SOUTH Africa has given a five-year reprieve to some top polluters, including power utility Eskom, to meet new air emissions standards, the environmental affairs minister said yesterday.

The continent’s worst polluter and most advanced African economy belches millions of tons of carbon dioxide into the atmosphere each year, much of it from coal-fired power plants.

Environmental Affairs Minister Edna Molewa said that some of the country’s worst polluters now have until 2020 to improve their facilities to curb emissions. The government wants to reduce harmful emissions by 34 percent in five years from now, including reducing an over-reliance on Eskom’s coal-fired power stations.

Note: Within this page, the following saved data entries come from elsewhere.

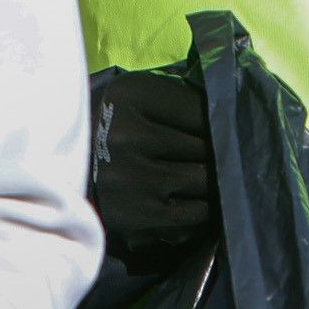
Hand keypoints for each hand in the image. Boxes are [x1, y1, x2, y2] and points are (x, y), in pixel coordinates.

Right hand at [89, 64, 215, 275]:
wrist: (69, 174)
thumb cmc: (120, 127)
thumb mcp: (141, 97)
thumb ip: (183, 97)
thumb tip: (238, 115)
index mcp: (130, 94)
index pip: (202, 109)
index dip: (223, 120)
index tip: (233, 128)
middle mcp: (127, 135)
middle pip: (207, 145)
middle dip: (224, 152)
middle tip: (234, 157)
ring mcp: (129, 177)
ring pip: (204, 179)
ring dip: (216, 180)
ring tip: (220, 178)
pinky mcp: (135, 213)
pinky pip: (194, 211)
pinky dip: (204, 207)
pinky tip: (200, 200)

Compliance to the new minimum emissions standards for air quality laws, which cover particularly sulphur dioxide and nitrogen oxide emissions, comes into effect on April 1 2015 and again in 2020 for new plants. Eskom alone spews out around 225 million tons of harmful CO2 annually and is ranked among the world’s worst polluters.

Eskom, Sasol, which makes petrol from coal, oil refiners Total, Chevron and the world’s largest platinum producer, Anglo American Platinum, were among 37 companies that wrote to the government seeking a reprieve from the compliance deadlines, Molewa said. Many companies had complied with the new rules, she said.

Thuli Mdluli, the national air quality officer, said all Eskom applications for a reprieve on compliance on particulate matter levels for 2020 were declined.

Eskom had argued that retrofitting the required technology would need plant outages of up to 150 days per unit.

The changes would have hampered its ability to supply electricity at a time when the utility was implementing controlled power outages to prevent demand from exceeding supply, which could overwhelm the national grid.